I.O.U.s
In grade ten, one of my good friends was dating a girl that lived way out in the country. Because she lived so far away, and because neither of them had a vehicle, they didn't get to see each other that often.
My good friend called me one evening and asked, with considerable reservation, if I would pick him up and take him to visit his girlfriend. Being the person I am - who had a car as soon as I was old enough to drive and is always willing to share good fortune - I immediately agreed. When we arrived there I told him - against his insistence - that I would wait in the car so they could be alone. A few minutes later, he was right back outside to tell me that she didn't want me to wait outside. I begrudgingly agreed to come in.
We were all in the living room watching a movie. They were getting comfortable on the couch and I was laying on the floor, pretending to sleep. Despite being persuaded to come inside, I still felt like I was intruding on their date. When it came time to leave, I waited until they shook me awake because, after all, I was very tired and clearly sleeping.
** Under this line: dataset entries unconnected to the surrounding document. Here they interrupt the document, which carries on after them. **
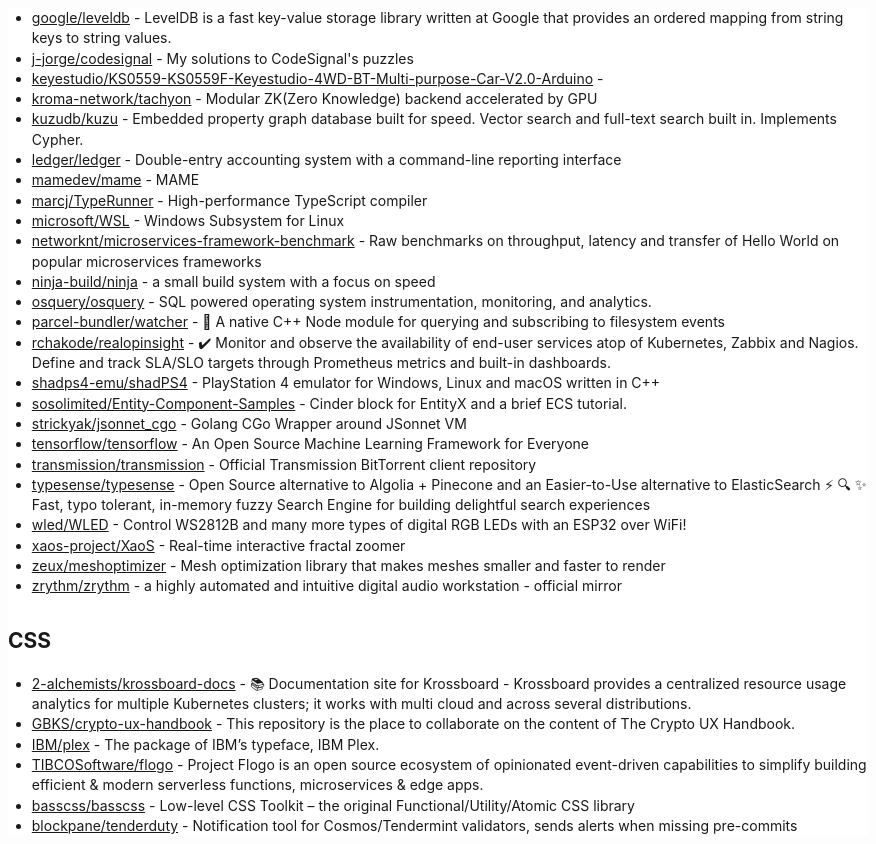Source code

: - [google/leveldb](https://github.com/google/leveldb) - LevelDB is a fast key-value storage library written at Google that provides an ordered mapping from string keys to string values.
- [j-jorge/codesignal](https://github.com/j-jorge/codesignal) - My solutions to CodeSignal's puzzles
- [keyestudio/KS0559-KS0559F-Keyestudio-4WD-BT-Multi-purpose-Car-V2.0-Arduino](https://github.com/keyestudio/KS0559-KS0559F-Keyestudio-4WD-BT-Multi-purpose-Car-V2.0-Arduino) - 
- [kroma-network/tachyon](https://github.com/kroma-network/tachyon) - Modular ZK(Zero Knowledge) backend accelerated by GPU
- [kuzudb/kuzu](https://github.com/kuzudb/kuzu) - Embedded property graph database built for speed. Vector search and full-text search built in. Implements Cypher.
- [ledger/ledger](https://github.com/ledger/ledger) - Double-entry accounting system with a command-line reporting interface
- [mamedev/mame](https://github.com/mamedev/mame) - MAME
- [marcj/TypeRunner](https://github.com/marcj/TypeRunner) - High-performance TypeScript compiler
- [microsoft/WSL](https://github.com/microsoft/WSL) - Windows Subsystem for Linux
- [networknt/microservices-framework-benchmark](https://github.com/networknt/microservices-framework-benchmark) - Raw benchmarks on throughput, latency and transfer of Hello World on popular microservices frameworks
- [ninja-build/ninja](https://github.com/ninja-build/ninja) - a small build system with a focus on speed
- [osquery/osquery](https://github.com/osquery/osquery) - SQL powered operating system instrumentation, monitoring, and analytics.
- [parcel-bundler/watcher](https://github.com/parcel-bundler/watcher) - 👀 A native C++ Node module for querying and subscribing to filesystem events
- [rchakode/realopinsight](https://github.com/rchakode/realopinsight) - :heavy_check_mark: Monitor and observe the availability of end-user services atop of Kubernetes, Zabbix and Nagios. Define and track SLA/SLO targets through Prometheus metrics and built-in dashboards.
- [shadps4-emu/shadPS4](https://github.com/shadps4-emu/shadPS4) - PlayStation 4 emulator for Windows, Linux and macOS written in C++
- [sosolimited/Entity-Component-Samples](https://github.com/sosolimited/Entity-Component-Samples) - Cinder block for EntityX and a brief ECS tutorial.
- [strickyak/jsonnet_cgo](https://github.com/strickyak/jsonnet_cgo) - Golang CGo Wrapper around JSonnet VM
- [tensorflow/tensorflow](https://github.com/tensorflow/tensorflow) - An Open Source Machine Learning Framework for Everyone
- [transmission/transmission](https://github.com/transmission/transmission) - Official Transmission BitTorrent client repository
- [typesense/typesense](https://github.com/typesense/typesense) - Open Source alternative to Algolia + Pinecone and an Easier-to-Use alternative to ElasticSearch ⚡ 🔍 ✨ Fast, typo tolerant, in-memory fuzzy Search Engine for building delightful search experiences
- [wled/WLED](https://github.com/wled/WLED) - Control WS2812B and many more types of digital RGB LEDs with an ESP32 over WiFi!
- [xaos-project/XaoS](https://github.com/xaos-project/XaoS) - Real-time interactive fractal zoomer
- [zeux/meshoptimizer](https://github.com/zeux/meshoptimizer) - Mesh optimization library that makes meshes smaller and faster to render
- [zrythm/zrythm](https://github.com/zrythm/zrythm) - a highly automated and intuitive digital audio workstation - official mirror

## CSS

- [2-alchemists/krossboard-docs](https://github.com/2-alchemists/krossboard-docs) - 📚 Documentation site for Krossboard - Krossboard provides a centralized resource usage analytics for multiple Kubernetes clusters; it works with multi cloud and across several distributions.
- [GBKS/crypto-ux-handbook](https://github.com/GBKS/crypto-ux-handbook) - This repository is the place to collaborate on the content of The Crypto UX Handbook.
- [IBM/plex](https://github.com/IBM/plex) - The package of IBM’s typeface, IBM Plex.
- [TIBCOSoftware/flogo](https://github.com/TIBCOSoftware/flogo) - Project Flogo is an open source ecosystem of opinionated  event-driven capabilities to simplify building efficient & modern serverless functions, microservices & edge apps.
- [basscss/basscss](https://github.com/basscss/basscss) - Low-level CSS Toolkit – the original Functional/Utility/Atomic CSS library
- [blockpane/tenderduty](https://github.com/blockpane/tenderduty) - Notification tool for Cosmos/Tendermint validators, sends alerts when missing pre-commits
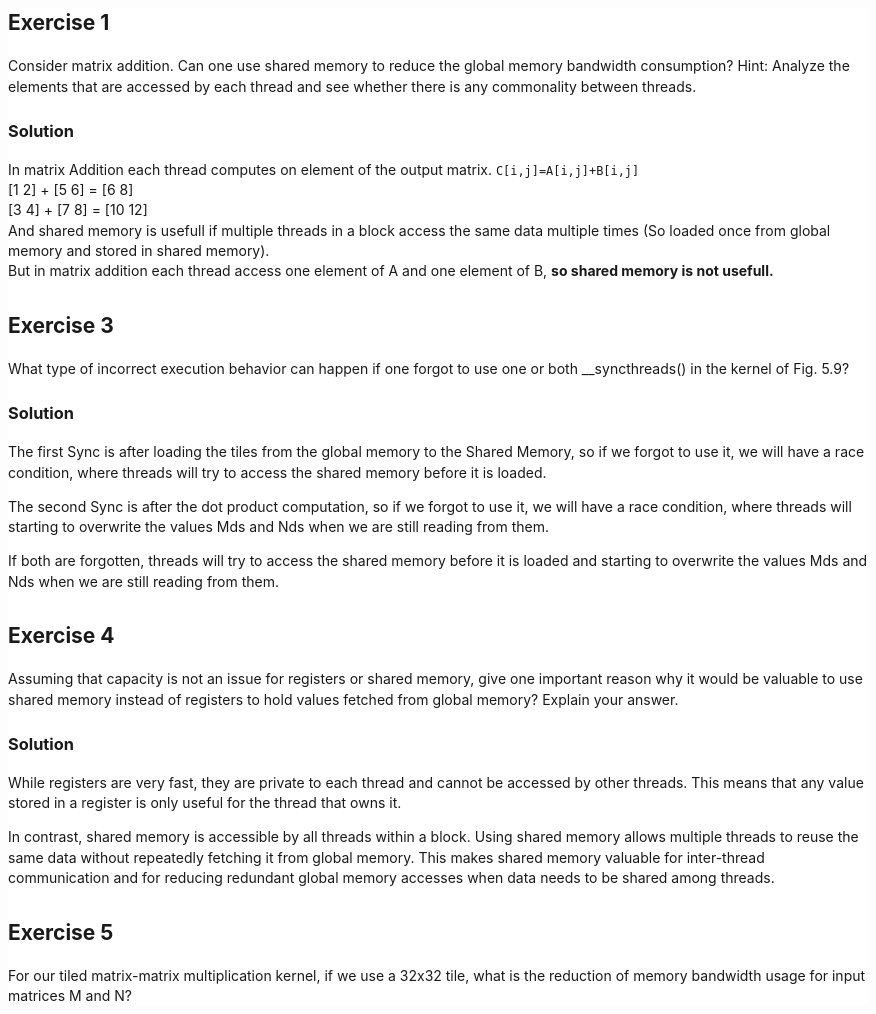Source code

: ## Exercise 1
Consider matrix addition. Can one use shared memory to reduce the global memory bandwidth consumption? Hint: Analyze the elements that are accessed by each thread and see whether there is any commonality between threads.

### Solution
In matrix Addition each thread computes on element of the output matrix. 
`C[i,j]=A[i,j]+B[i,j]` <br>
[1  2] + [5 6] = [6 8] <br>
[3  4] + [7 8] = [10 12] <br>
And shared memory is usefull if multiple threads in a block access the same data multiple times (So loaded once from global memory and stored in shared memory). <br>
But in matrix addition each thread access one element of A and one element of B, **so shared memory is not usefull.**

## Exercise 3
What type of incorrect execution behavior can happen if one forgot to use one or both __syncthreads() in the kernel of Fig. 5.9?


### Solution
The first Sync is after loading the tiles from the global memory to the Shared Memory, so if we forgot to use it, we will have a race condition, where threads will try to access the shared memory before it is loaded.

The second Sync is after the dot product computation, so if we forgot to use it, we will have a race condition, where threads will starting to overwrite the values Mds and Nds when we are still reading from them.

If both are forgotten, threads will try to access the shared memory before it is loaded and starting to overwrite the values Mds and Nds when we are still reading from them.

## Exercise 4
Assuming that capacity is not an issue for registers or shared memory, give one important reason why it would be valuable to use shared memory instead of registers to hold values fetched from global memory? Explain your answer.

### Solution
While registers are very fast, they are private to each thread and cannot be accessed by other threads. This means that any value stored in a register is only useful for the thread that owns it.

In contrast, shared memory is accessible by all threads within a block. Using shared memory allows multiple threads to reuse the same data without repeatedly fetching it from global memory. This makes shared memory valuable for inter-thread communication and for reducing redundant global memory accesses when data needs to be shared among threads.

## Exercise 5
For our tiled matrix-matrix multiplication kernel, if we use a 32x32 tile, what is the reduction of memory bandwidth usage for input matrices M and N?

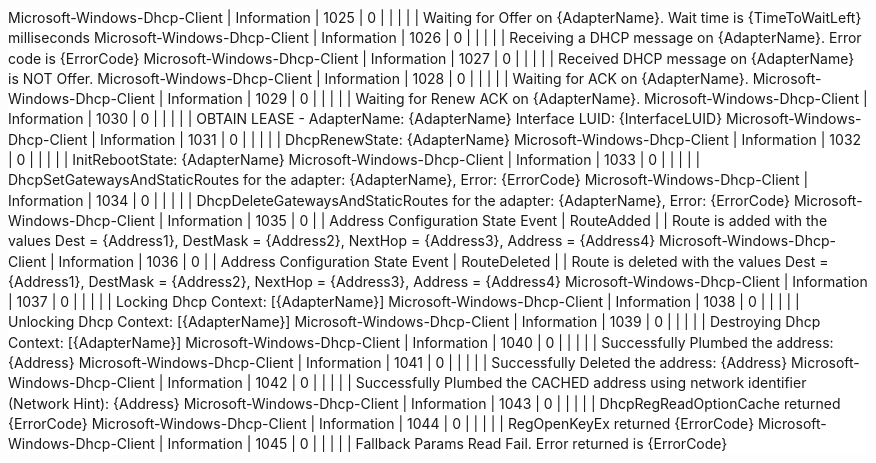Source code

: Microsoft-Windows-Dhcp-Client  |  Information  |  1025      |  0        |           |                                     |                                         |             |  Waiting for Offer on {AdapterName}. Wait time is {TimeToWaitLeft} milliseconds
Microsoft-Windows-Dhcp-Client  |  Information  |  1026      |  0        |           |                                     |                                         |             |  Receiving a DHCP message on {AdapterName}. Error code is {ErrorCode}
Microsoft-Windows-Dhcp-Client  |  Information  |  1027      |  0        |           |                                     |                                         |             |  Received DHCP message on {AdapterName} is NOT Offer.
Microsoft-Windows-Dhcp-Client  |  Information  |  1028      |  0        |           |                                     |                                         |             |  Waiting for ACK on {AdapterName}.
Microsoft-Windows-Dhcp-Client  |  Information  |  1029      |  0        |           |                                     |                                         |             |  Waiting for Renew ACK on {AdapterName}.
Microsoft-Windows-Dhcp-Client  |  Information  |  1030      |  0        |           |                                     |                                         |             |  OBTAIN LEASE - AdapterName: {AdapterName} Interface LUID: {InterfaceLUID}
Microsoft-Windows-Dhcp-Client  |  Information  |  1031      |  0        |           |                                     |                                         |             |  DhcpRenewState: {AdapterName}
Microsoft-Windows-Dhcp-Client  |  Information  |  1032      |  0        |           |                                     |                                         |             |  InitRebootState: {AdapterName}
Microsoft-Windows-Dhcp-Client  |  Information  |  1033      |  0        |           |                                     |                                         |             |  DhcpSetGatewaysAndStaticRoutes for the adapter: {AdapterName},  Error: {ErrorCode}
Microsoft-Windows-Dhcp-Client  |  Information  |  1034      |  0        |           |                                     |                                         |             |  DhcpDeleteGatewaysAndStaticRoutes for the adapter: {AdapterName},  Error: {ErrorCode}
Microsoft-Windows-Dhcp-Client  |  Information  |  1035      |  0        |           |  Address Configuration State Event  |  RouteAdded                             |             |  Route is added with the values Dest = {Address1}, DestMask = {Address2}, NextHop = {Address3}, Address = {Address4}
Microsoft-Windows-Dhcp-Client  |  Information  |  1036      |  0        |           |  Address Configuration State Event  |  RouteDeleted                           |             |  Route is deleted with the values Dest = {Address1}, DestMask = {Address2}, NextHop = {Address3}, Address = {Address4}
Microsoft-Windows-Dhcp-Client  |  Information  |  1037      |  0        |           |                                     |                                         |             |  Locking Dhcp Context: [{AdapterName}]
Microsoft-Windows-Dhcp-Client  |  Information  |  1038      |  0        |           |                                     |                                         |             |  Unlocking Dhcp Context: [{AdapterName}]
Microsoft-Windows-Dhcp-Client  |  Information  |  1039      |  0        |           |                                     |                                         |             |  Destroying Dhcp Context: [{AdapterName}]
Microsoft-Windows-Dhcp-Client  |  Information  |  1040      |  0        |           |                                     |                                         |             |  Successfully Plumbed the address: {Address}
Microsoft-Windows-Dhcp-Client  |  Information  |  1041      |  0        |           |                                     |                                         |             |  Successfully Deleted the address: {Address}
Microsoft-Windows-Dhcp-Client  |  Information  |  1042      |  0        |           |                                     |                                         |             |  Successfully Plumbed the CACHED address using network identifier (Network Hint): {Address}
Microsoft-Windows-Dhcp-Client  |  Information  |  1043      |  0        |           |                                     |                                         |             |  DhcpRegReadOptionCache returned {ErrorCode}
Microsoft-Windows-Dhcp-Client  |  Information  |  1044      |  0        |           |                                     |                                         |             |  RegOpenKeyEx returned {ErrorCode}
Microsoft-Windows-Dhcp-Client  |  Information  |  1045      |  0        |           |                                     |                                         |             |  Fallback Params Read Fail. Error returned is {ErrorCode}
I've always been this way. Selfless. Thoughtful. And it's this consideration for others that has become my biggest fault. I've grown into a personality that tries too hard to be accepted by people and now it seems I spend much too much effort giving kind gestures to undeserving people.
With my utmost apologies to anybody in the future that may have earned my kindness and not gotten it, I am not that person anymore. I am not going to run around bowing to everyone and taken for granted when my head is down. From now on, if you want my kindness you have to earn it. Nobody plays me on credit any more.